----- Source document

From Dave Langford, 94 London Road, Reading, Berkshire, RG1 5AU, UK. Fax 0705 080 1534. ISSN 0265-9816. E-mail ansible[at]cix.co.uk. Logo: Dan Steffan. Cartoon: Atom. Available for SAEs with Fort Mudge Steam Calliope Company logo.

TROPICON/FANHISTORICON SPECIAL. Thank you all for having me! Here's another of those extra issues of Ansible produced for cons where I'm a guest. Most of it comes from my apazine Cloud Chamber.


Infinitely Improbable

Oddity found in Charing Cross Road: First Whisper of 'The Wind in the Willows' (1944) by Kenneth Grahame. This contains the storytelling letters to his son in which the great book's characters first took shape, plus a hitherto unpublished story about a different set of talking animals – including a mole. His widow Elspeth's occasionally glutinous introduction takes up nearly half the slim (89pp) volume, and without any apparent sense of irony tells the tale of the original mole that inspired it all. If you have tears to shed, prepare to shed them now. Apparently Grahame went out into the garden one night and found a robin and a mole having a tug-o'-war with a huge worm as the rope. The robin left in haste, but Grahame grabbed the mole and decided that his small son, then asleep, would like to see it next morning. So he placed the mole in a stout hamper in the kitchen, added some worm-laden chunks of turf in case it fancied a snack, weighted down the lid, and went to bed. During the night, evidently, the resourceful animal used its powerful digging arms to lever up the lid, and got out on to the kitchen floor. Where, bright and early next morning, the Grahames' aged and near-sighted housekeeper mistook it for a rat and beat it to death with her broom. Aaaahhhh.

----------
----- Provided material

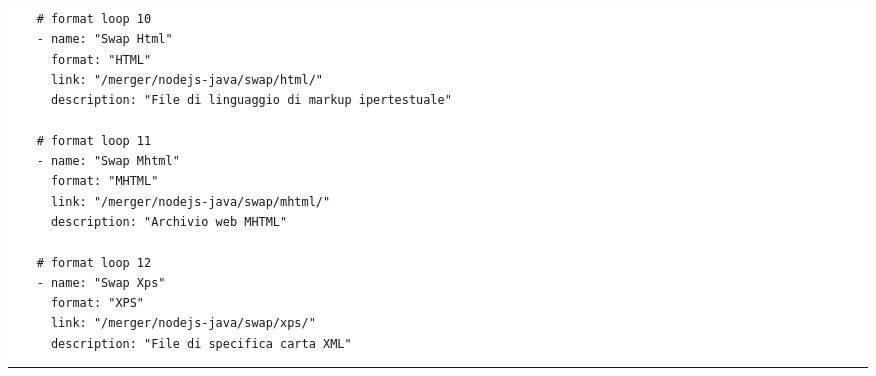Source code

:         # format loop 10
        - name: "Swap Html"
          format: "HTML"
          link: "/merger/nodejs-java/swap/html/"
          description: "File di linguaggio di markup ipertestuale"

        # format loop 11
        - name: "Swap Mhtml"
          format: "MHTML"
          link: "/merger/nodejs-java/swap/mhtml/"
          description: "Archivio web MHTML"

        # format loop 12
        - name: "Swap Xps"
          format: "XPS"
          link: "/merger/nodejs-java/swap/xps/"
          description: "File di specifica carta XML"


---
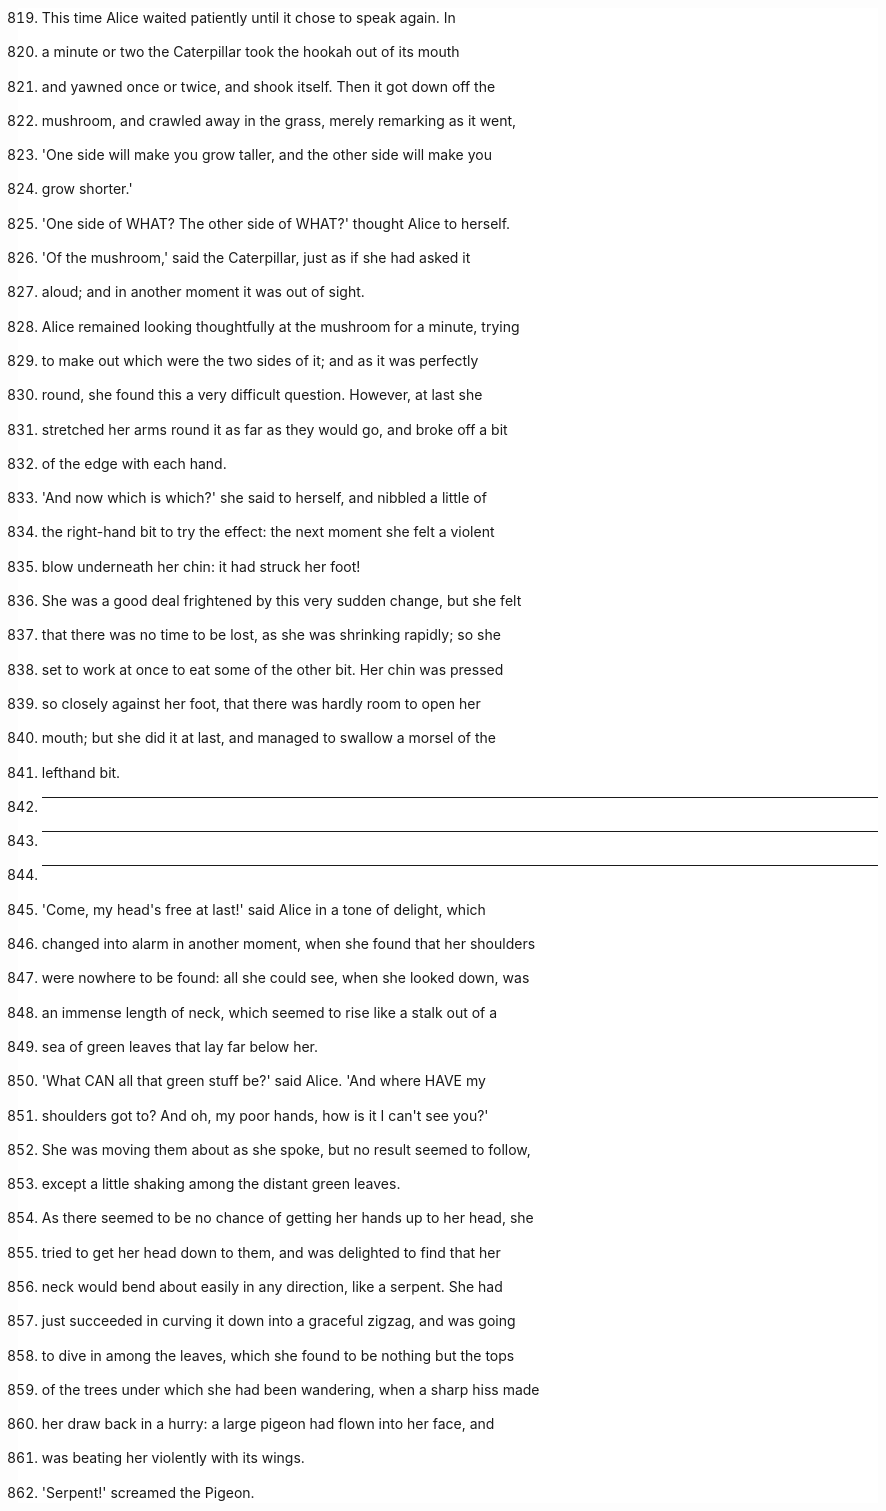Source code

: 819. This time Alice waited patiently until it chose to speak again. In
820. a minute or two the Caterpillar took the hookah out of its mouth
821. and yawned once or twice, and shook itself. Then it got down off the
822. mushroom, and crawled away in the grass, merely remarking as it went,
823. 'One side will make you grow taller, and the other side will make you
824. grow shorter.'

825. 'One side of WHAT? The other side of WHAT?' thought Alice to herself.

826. 'Of the mushroom,' said the Caterpillar, just as if she had asked it
827. aloud; and in another moment it was out of sight.

828. Alice remained looking thoughtfully at the mushroom for a minute, trying
829. to make out which were the two sides of it; and as it was perfectly
830. round, she found this a very difficult question. However, at last she
831. stretched her arms round it as far as they would go, and broke off a bit
832. of the edge with each hand.

833. 'And now which is which?' she said to herself, and nibbled a little of
834. the right-hand bit to try the effect: the next moment she felt a violent
835. blow underneath her chin: it had struck her foot!

836. She was a good deal frightened by this very sudden change, but she felt
837. that there was no time to be lost, as she was shrinking rapidly; so she
838. set to work at once to eat some of the other bit. Her chin was pressed
839. so closely against her foot, that there was hardly room to open her
840. mouth; but she did it at last, and managed to swallow a morsel of the
841. lefthand bit.


842. *    *    *    *    *    *    *

843. *    *    *    *    *    *

844. *    *    *    *    *    *    *

845. 'Come, my head's free at last!' said Alice in a tone of delight, which
846. changed into alarm in another moment, when she found that her shoulders
847. were nowhere to be found: all she could see, when she looked down, was
848. an immense length of neck, which seemed to rise like a stalk out of a
849. sea of green leaves that lay far below her.

850. 'What CAN all that green stuff be?' said Alice. 'And where HAVE my
851. shoulders got to? And oh, my poor hands, how is it I can't see you?'
852. She was moving them about as she spoke, but no result seemed to follow,
853. except a little shaking among the distant green leaves.

854. As there seemed to be no chance of getting her hands up to her head, she
855. tried to get her head down to them, and was delighted to find that her
856. neck would bend about easily in any direction, like a serpent. She had
857. just succeeded in curving it down into a graceful zigzag, and was going
858. to dive in among the leaves, which she found to be nothing but the tops
859. of the trees under which she had been wandering, when a sharp hiss made
860. her draw back in a hurry: a large pigeon had flown into her face, and
861. was beating her violently with its wings.

862. 'Serpent!' screamed the Pigeon.
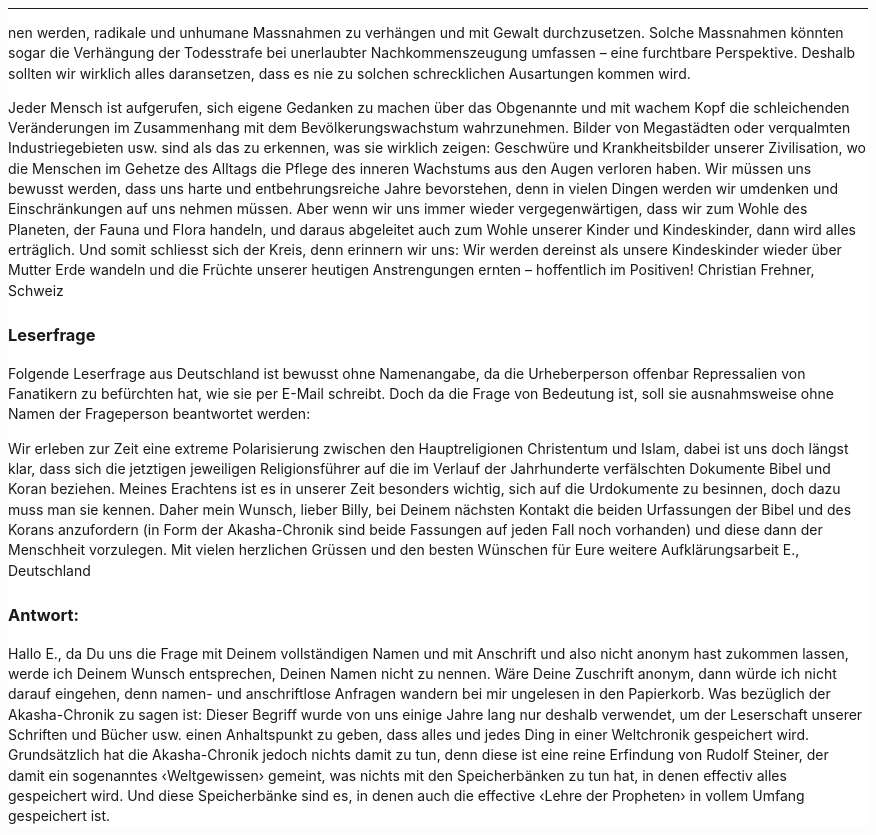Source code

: -----

nen werden, radikale und unhumane Massnahmen zu verhängen und mit Gewalt durchzusetzen. Solche
Massnahmen könnten sogar die Verhängung der Todesstrafe bei unerlaubter Nachkommenszeugung
umfassen – eine furchtbare Perspektive. Deshalb sollten wir wirklich alles daransetzen, dass es nie zu
solchen schrecklichen Ausartungen kommen wird.

Jeder Mensch ist aufgerufen, sich eigene Gedanken zu machen über das Obgenannte und mit wachem
Kopf die schleichenden Veränderungen im Zusammenhang mit dem Bevölkerungswachstum wahrzunehmen. Bilder von Megastädten oder verqualmten Industriegebieten usw. sind als das zu erkennen, was
sie wirklich zeigen: Geschwüre und Krankheitsbilder unserer Zivilisation, wo die Menschen im Gehetze
des Alltags die Pflege des inneren Wachstums aus den Augen verloren haben.
Wir müssen uns bewusst werden, dass uns harte und entbehrungsreiche Jahre bevorstehen, denn in vielen
Dingen werden wir umdenken und Einschränkungen auf uns nehmen müssen. Aber wenn wir uns immer
wieder vergegenwärtigen, dass wir zum Wohle des Planeten, der Fauna und Flora handeln, und daraus
abgeleitet auch zum Wohle unserer Kinder und Kindeskinder, dann wird alles erträglich. Und somit
schliesst sich der Kreis, denn erinnern wir uns: Wir werden dereinst als unsere Kindeskinder wieder über
Mutter Erde wandeln und die Früchte unserer heutigen Anstrengungen ernten – hoffentlich im Positiven!
Christian Frehner, Schweiz

### Leserfrage
Folgende Leserfrage aus Deutschland ist bewusst ohne Namenangabe, da die Urheberperson offenbar
Repressalien von Fanatikern zu befürchten hat, wie sie per E-Mail schreibt. Doch da die Frage von Bedeutung ist, soll sie ausnahmsweise ohne Namen der Frageperson beantwortet werden:

Wir erleben zur Zeit eine extreme Polarisierung zwischen den Hauptreligionen Christentum und Islam,
dabei ist uns doch längst klar, dass sich die jetztigen jeweiligen Religionsführer auf die im Verlauf der
Jahrhunderte verfälschten Dokumente Bibel und Koran beziehen. Meines Erachtens ist es in unserer Zeit
besonders wichtig, sich auf die Urdokumente zu besinnen, doch dazu muss man sie kennen. Daher mein
Wunsch, lieber Billy, bei Deinem nächsten Kontakt die beiden Urfassungen der Bibel und des Korans anzufordern (in Form der Akasha-Chronik sind beide Fassungen auf jeden Fall noch vorhanden) und diese
dann der Menschheit vorzulegen.
Mit vielen herzlichen Grüssen und den besten Wünschen für Eure weitere Aufklärungsarbeit
E., Deutschland

### Antwort:
Hallo E., da Du uns die Frage mit Deinem vollständigen Namen und mit Anschrift und also nicht anonym
hast zukommen lassen, werde ich Deinem Wunsch entsprechen, Deinen Namen nicht zu nennen. Wäre
Deine Zuschrift anonym, dann würde ich nicht darauf eingehen, denn namen- und anschriftlose Anfragen
wandern bei mir ungelesen in den Papierkorb.
Was bezüglich der Akasha-Chronik zu sagen ist: Dieser Begriff wurde von uns einige Jahre lang nur deshalb verwendet, um der Leserschaft unserer Schriften und Bücher usw. einen Anhaltspunkt zu geben, dass
alles und jedes Ding in einer Weltchronik gespeichert wird. Grundsätzlich hat die Akasha-Chronik jedoch
nichts damit zu tun, denn diese ist eine reine Erfindung von Rudolf Steiner, der damit ein sogenanntes
‹Weltgewissen› gemeint, was nichts mit den Speicherbänken zu tun hat, in denen effectiv alles gespeichert wird. Und diese Speicherbänke sind es, in denen auch die effective ‹Lehre der Propheten› in vollem
Umfang gespeichert ist.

----------

Problem to work on ▸ Carry on the Ansible fanzine issue from the point where it stops, writing the next part in the same voice.

Answer to the exercise ▸
Thog the Inadmissible. Our barbarian critic tries not to cite fan fiction from his dignified pulpit in Ansible, but rather liked this scene from a 'gay X-Men story' discovered by Nonie Rider: 'Remy was tight-strung, electric current racing through him. Logan shifted and settled back on his thighs; the sides of Remy's shirt pulled back to expose pale flesh to a blue gaze scorching through the blindfold burning into Remy's retinas transmitting along his nerves like a wild singing in the wind, wailing a seductive bludgeon that he couldn't refuse.'

Art Section: I nearly took a photograph last week. It was an alarming sight, a low lorry with bales of hay piled absurdly high on the back, bulging out several feet on either side of the actual vehicle: the whole thing was parked just outside our house, giving us a chance to contemplate it and realize that with the present state of Reading's roads, there was no way that load could escape the town without being scraped off or going backwards along a one-way street (such as the one we live on). Presumably the policeman haranguing the driver was of much the same opinion, as hinted by the impassive way he waved his arms in the air. It was only the lack of film in my camera which has spared you a picture captioned 'Hay-Wain by Constable'. [9/84]

On Stephen Baxter's novella in The Web 2028: If I'd ever wanted to write a parody of Steve Baxter it might well have contained a gung-ho argument to the effect that without NASA bureaucracy and safety regulations to impede the Dream of Space, a primitive Viking community could quite easily lash up a manned orbital rocket if only told about gunpowder. Well, Steve has now pre-empted that one.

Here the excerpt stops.